Her husband is also a small-business owner. Ayotte often talks about helping him start his landscape company, saying she would shovel snow overnight before heading to her day job as attorney general.

Ayotte said she decided she had to run for Senate last year, while watching what she sees as the government's assault on small businesses and middle-class families like hers.

"We were yelling at our television, just frustrated that they don't get it in Washington," she said. "They think somehow the government is going to create the jobs. And I think it's a failure of leadership."

Ayotte is running against three other Republicans in the September primary: businessmen Bill Binnie and Jim Bender, and former gubernatorial candidate Ovide Lamontagne.

She started the race with relatively good name recognition. In her five years as attorney general, she developed a reputation as a tough prosecutor. For example, she sought the death penalty for a cop killer. But beyond that, her politics are relatively unknown.

Moving Away From Social Issues

Ayotte was first appointed attorney general by Republican Gov. Craig Benson, then reappointed by Democratic Gov. John Lynch. And she was apolitical in office -- leaving many voters with lots of questions about who Ayotte really is.

"Would you liken yourself more like a John McCain moderate or a Sarah Palin?" asked Hudson Republican Party Chair Rick LeVasseur, after Ayotte's stump speech.

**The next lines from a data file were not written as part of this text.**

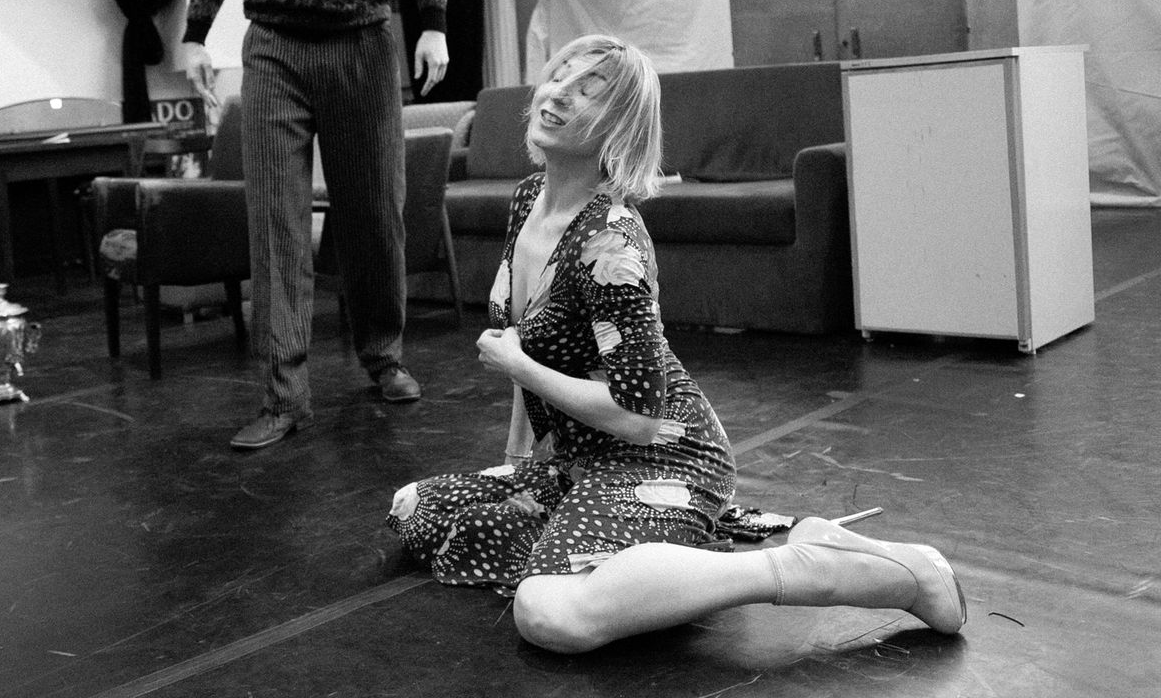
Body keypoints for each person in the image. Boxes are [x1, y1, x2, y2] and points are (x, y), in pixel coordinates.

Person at [386, 35, 967, 653]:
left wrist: (520, 367)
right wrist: (520, 461)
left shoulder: (611, 246)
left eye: (589, 92)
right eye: (560, 76)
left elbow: (637, 419)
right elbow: (525, 343)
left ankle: (817, 566)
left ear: (619, 127)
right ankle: (642, 556)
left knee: (548, 613)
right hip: (577, 458)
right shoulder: (530, 197)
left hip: (662, 455)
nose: (559, 94)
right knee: (414, 509)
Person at [181, 0, 449, 451]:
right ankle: (284, 396)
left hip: (363, 43)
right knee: (276, 220)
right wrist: (195, 36)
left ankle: (383, 355)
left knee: (374, 213)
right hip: (275, 48)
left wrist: (432, 23)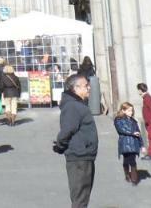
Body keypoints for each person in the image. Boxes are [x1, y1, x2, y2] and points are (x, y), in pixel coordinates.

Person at [53, 74, 98, 208]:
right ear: (75, 88)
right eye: (86, 86)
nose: (89, 88)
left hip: (84, 155)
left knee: (82, 197)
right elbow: (68, 129)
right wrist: (60, 145)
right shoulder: (73, 106)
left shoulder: (77, 104)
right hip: (79, 158)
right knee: (80, 199)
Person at [114, 102, 143, 185]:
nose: (131, 112)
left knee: (133, 161)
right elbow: (121, 129)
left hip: (134, 143)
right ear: (123, 110)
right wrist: (132, 133)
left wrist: (142, 145)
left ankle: (134, 179)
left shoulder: (134, 121)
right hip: (125, 143)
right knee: (126, 160)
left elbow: (138, 133)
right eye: (129, 110)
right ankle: (127, 175)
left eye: (132, 111)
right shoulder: (118, 120)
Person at [138, 83, 151, 159]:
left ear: (140, 90)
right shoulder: (145, 98)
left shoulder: (147, 98)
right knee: (150, 138)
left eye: (138, 90)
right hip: (149, 121)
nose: (138, 92)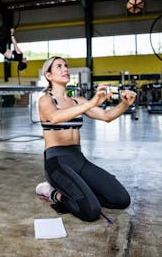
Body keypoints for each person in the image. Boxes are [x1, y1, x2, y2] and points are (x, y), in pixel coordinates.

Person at [36, 56, 137, 222]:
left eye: (66, 66)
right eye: (59, 66)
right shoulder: (46, 100)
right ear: (49, 76)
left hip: (79, 159)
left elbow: (106, 116)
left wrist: (125, 104)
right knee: (91, 212)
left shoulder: (78, 101)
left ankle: (84, 193)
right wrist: (90, 103)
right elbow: (54, 118)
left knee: (121, 199)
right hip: (57, 162)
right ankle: (52, 192)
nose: (65, 69)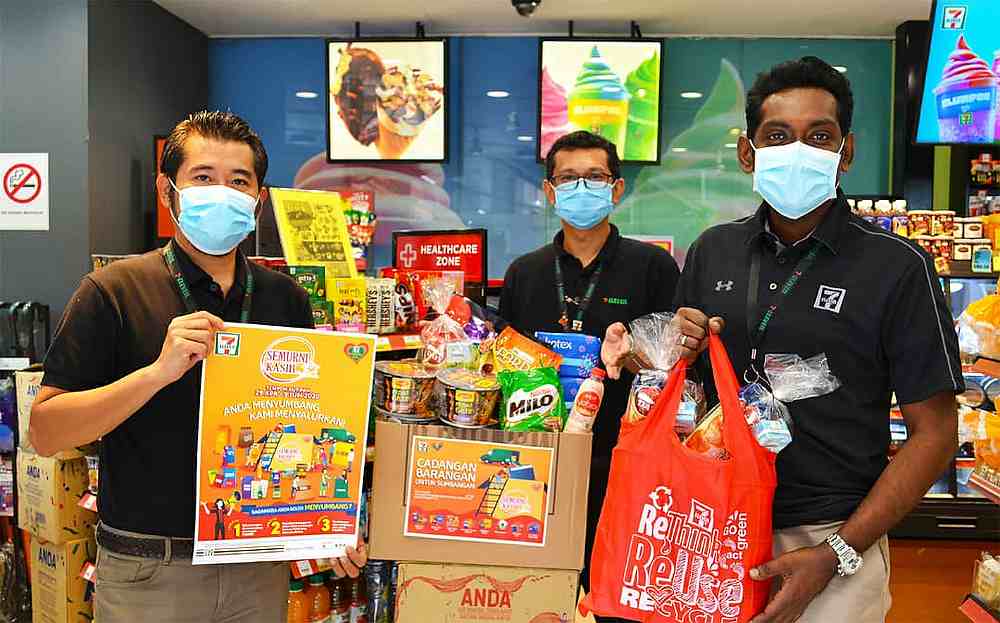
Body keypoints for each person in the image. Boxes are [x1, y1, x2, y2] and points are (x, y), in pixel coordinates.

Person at [604, 57, 962, 623]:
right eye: (777, 136)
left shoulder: (898, 266)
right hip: (707, 524)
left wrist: (835, 553)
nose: (798, 151)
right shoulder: (713, 250)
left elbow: (936, 434)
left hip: (831, 536)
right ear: (748, 154)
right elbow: (689, 391)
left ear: (846, 152)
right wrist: (656, 355)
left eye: (819, 136)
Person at [30, 111, 368, 622]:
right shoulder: (112, 292)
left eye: (239, 182)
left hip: (257, 567)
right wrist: (156, 373)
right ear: (168, 191)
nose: (222, 193)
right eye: (203, 177)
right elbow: (46, 431)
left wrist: (329, 521)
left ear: (258, 200)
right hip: (151, 571)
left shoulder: (285, 300)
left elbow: (308, 425)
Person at [498, 130, 680, 620]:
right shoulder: (525, 273)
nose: (582, 188)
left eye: (595, 177)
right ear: (550, 191)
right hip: (538, 464)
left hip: (624, 464)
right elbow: (503, 363)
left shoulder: (653, 267)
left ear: (616, 188)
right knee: (539, 595)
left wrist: (635, 355)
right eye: (568, 178)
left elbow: (677, 369)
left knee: (617, 596)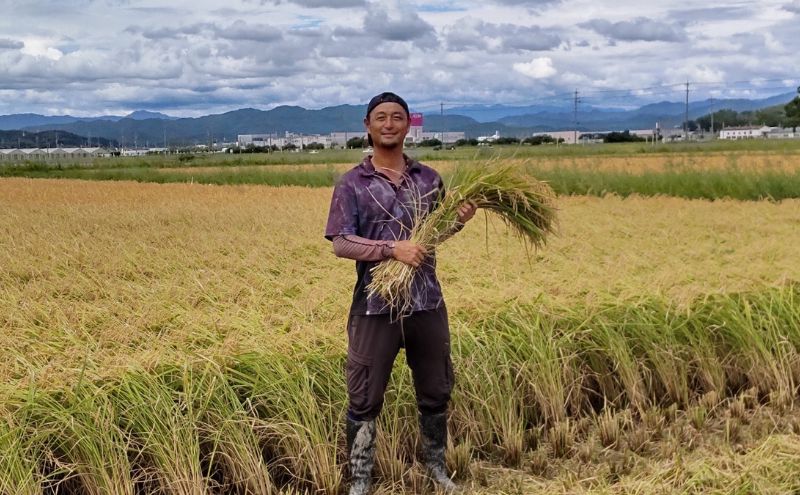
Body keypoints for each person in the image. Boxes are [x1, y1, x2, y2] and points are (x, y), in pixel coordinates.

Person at [325, 92, 476, 495]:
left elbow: (434, 235)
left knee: (435, 388)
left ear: (408, 125)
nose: (389, 124)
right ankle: (360, 482)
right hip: (374, 307)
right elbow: (341, 242)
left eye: (397, 117)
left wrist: (458, 222)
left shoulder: (429, 179)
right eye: (380, 118)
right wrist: (392, 250)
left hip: (426, 302)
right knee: (364, 395)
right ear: (368, 126)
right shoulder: (352, 184)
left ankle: (436, 470)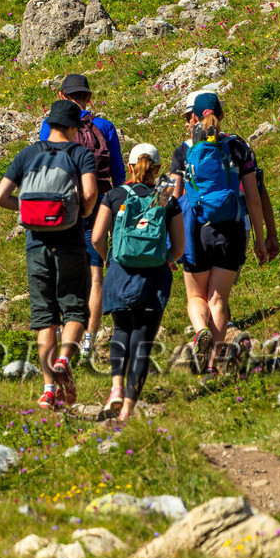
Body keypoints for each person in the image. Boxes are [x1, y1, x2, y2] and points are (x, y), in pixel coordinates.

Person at [0, 100, 100, 410]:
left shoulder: (28, 153)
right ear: (72, 128)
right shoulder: (80, 154)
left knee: (44, 317)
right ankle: (65, 359)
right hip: (69, 241)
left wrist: (26, 211)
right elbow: (91, 192)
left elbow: (0, 196)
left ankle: (48, 389)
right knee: (75, 309)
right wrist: (79, 213)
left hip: (36, 244)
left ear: (50, 125)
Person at [167, 90, 269, 374]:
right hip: (232, 229)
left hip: (196, 231)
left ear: (194, 118)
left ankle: (200, 331)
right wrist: (261, 238)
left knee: (196, 298)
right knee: (218, 299)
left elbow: (174, 200)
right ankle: (213, 364)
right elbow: (253, 196)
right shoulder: (239, 147)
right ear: (221, 115)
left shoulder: (184, 151)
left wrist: (170, 244)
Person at [90, 143, 184, 423]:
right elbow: (179, 247)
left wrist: (111, 259)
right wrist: (164, 259)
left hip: (120, 274)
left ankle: (116, 388)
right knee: (143, 340)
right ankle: (129, 409)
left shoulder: (114, 195)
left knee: (121, 329)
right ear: (157, 169)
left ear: (130, 167)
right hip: (154, 277)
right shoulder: (166, 199)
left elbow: (96, 238)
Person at [39, 74, 122, 366]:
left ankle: (61, 334)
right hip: (99, 207)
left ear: (62, 96)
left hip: (63, 211)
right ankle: (88, 342)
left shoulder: (50, 126)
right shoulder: (105, 126)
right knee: (95, 276)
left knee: (60, 271)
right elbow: (119, 175)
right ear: (88, 97)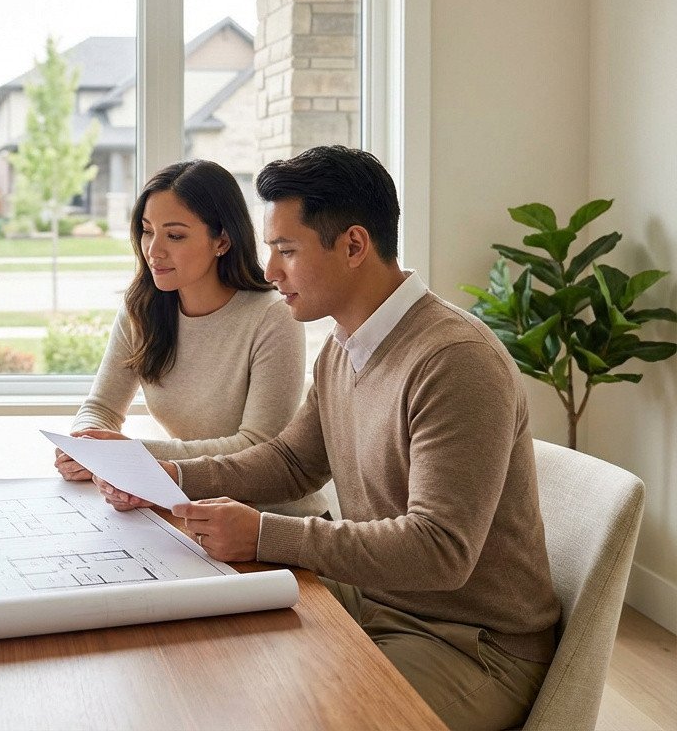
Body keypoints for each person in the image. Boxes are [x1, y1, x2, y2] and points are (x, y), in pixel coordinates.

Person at [97, 146, 560, 730]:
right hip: (377, 601)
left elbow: (440, 550)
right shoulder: (344, 346)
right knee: (196, 659)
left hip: (470, 644)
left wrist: (264, 533)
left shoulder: (454, 361)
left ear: (354, 245)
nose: (269, 271)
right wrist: (174, 480)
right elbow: (292, 461)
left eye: (287, 250)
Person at [56, 159, 328, 518]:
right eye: (147, 230)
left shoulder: (272, 316)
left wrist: (134, 456)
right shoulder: (142, 307)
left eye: (175, 235)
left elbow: (257, 446)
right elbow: (101, 408)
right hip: (193, 509)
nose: (154, 250)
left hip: (274, 521)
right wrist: (85, 445)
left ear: (222, 241)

Ayotte paused, and then said, "I'm going to be -- to take a line from [Massachusetts' newly elected Republican Sen.] Scott Brown -- a Kelly Ayotte Republican."

The ambiguity has left Ayotte open to knocks from Republicans skeptical of her conservative bona fides, as well as from Democrats who are already launching attack ads. One ad features The Who singing, "Who are you?"

Ayotte has called herself "pro-life," and she opposes gay marriage -- in a state that's just made it legal. But she doesn't usually talk about those social issues out on the stump.

Republican State Rep. Bob Haefner said it's a deliberate strategy, well-advised in a state that has turned younger and more to the left in recent years.

"I think the party's got to stay away from the social issues," he said. "I think the fiscal issues will attract independent voters, unless you start bringing in the social issues, and then you're going to lose them."

The Problem With Being 'Chosen'

Another thing New Hampshire's fiercely independent voters may not like is the way Ayotte seems to be the establishment's "chosen" candidate. She was heavily recruited by party leaders in Washington, D.C., and has benefited from big-name fundraisers in D.C. and New Hampshire.

Earlier this month, Arizona Sen. John McCain headlined an Ayotte rally and touted her as "the next generation of leadership of the Republican Party."

Both Republicans and Democrats have tried to use Ayotte's big-name backing against her. But she insists she is, and will remain, an outsider. She vows that even if elected, she will not move to D.C. but will commute from New Hampshire.

She likes to tell the story of the farmer in northern New Hampshire who gave her a bottle of what he called "New Hampshire water." He told her to take that to Washington, D.C., because "anyone who drinks the Washington water loses their common sense and forgets where they came from.'"

"I'm going to remember that story," she said. "I don't want to lose my common sense, or get too caught up in Washington and forget where I came from."